Tuesday, December 04, 2007

Variety is the Spice (Not Cider) of Life

Seeing as how it's the holiday season and we've had our share of cold days lately, I've been indulging in one of my favorite warm holiday drinks quite a bit these days: Caramel Apple Cider from Starbucks. Except something's different now--they're not calling it that anymore. It's become "Caramel Apple Spice."

Huh? That's just silly to me. "Spice" doesn't sound like a drink; it sounds like something you put in a drink. But I think I know why they did it: They don't always use cider; sometimes it's just plain ol' apple juice from the grocery store (I've seen the bottle before). I can remember a time or two when the drink formerly known as CAC wasn't available because they ran out of apple juice (the term they used), and I suggested that they just send someone next door to the grocery store to get more, but that never worked.

So did they make this change in the name of honesty, or were they pressured into doing it? (And if you're wondering, I pretty much got a Starbucks employee to admit a few weeks ago that the reason for the change was indeed that true cider was not being used in the making of the drink.) Was it an outcry from customers who could taste the difference, or did the International Brotherhood of Apple Growers and Mashers demand that anything bearing the word "cider" in fact be made of cider?

(The whole corporate thing isn't just whimsy, you know.
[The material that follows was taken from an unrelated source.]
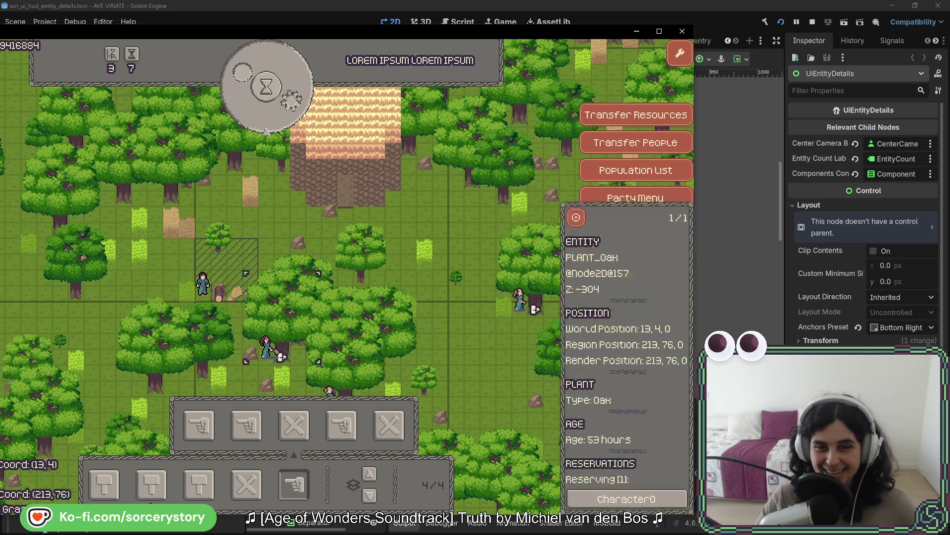
pyautogui.click(203, 283)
When I worked in a fast-food place in high school, we served Pepsi products, and we were required to correct customers who asked for a Coke. The alleged reason for this was that Coca-Cola would send in corporate spies to ask for a Coke, and if they weren't corrected--and the beverage was analyzed at the lab and found to be something other than Coca-Cola--lawsuits would begin.)

Still, it's a silly name for a drink, so I find myself kicking it old-school on the name. Thankfully, no barista has been crude enough to correct me yet. (I did try it once, but it came out as a hybrid: "Caramel Apple Spider." Sounds like a twisted Halloween treat to me.)

What's your favorite dumb product name, especially one that changed because of some silly regulation? Those of a certain age may nominate any cereal that used to have "Sugar" in the title, but I'm sure there are more out there.

Roo on the loose: DId you hear about the escaped kangaroo in Lewisville over the weekend? Enjoy the video...


Anonymous said...

What's your favorite dumb product name, especially one that changed because of some silly regulation?

Hey Kev! First time back here in a while. Let me tell you what makes me roll my eyes.... Companies in December and January advertising contests to win "tickets to the big football game" or in March to win "tickets to the basketball tournament."

Anything to clumsily avoid using the words Super Bowl(TM) or Final Four(TM) or other common, yet trademarked, names of postseason championship games.

I blame the lawyers.

Kev said...

Welcome back, Gary! And yeah, I believe you're right about the lawyers; I'm pretty sure that only stations on the network that's airing "the big game" can use the big S-B or F-F. You'd think that a contest which actually produced tickets to said game would be able to fall under the licensing agreement in some way.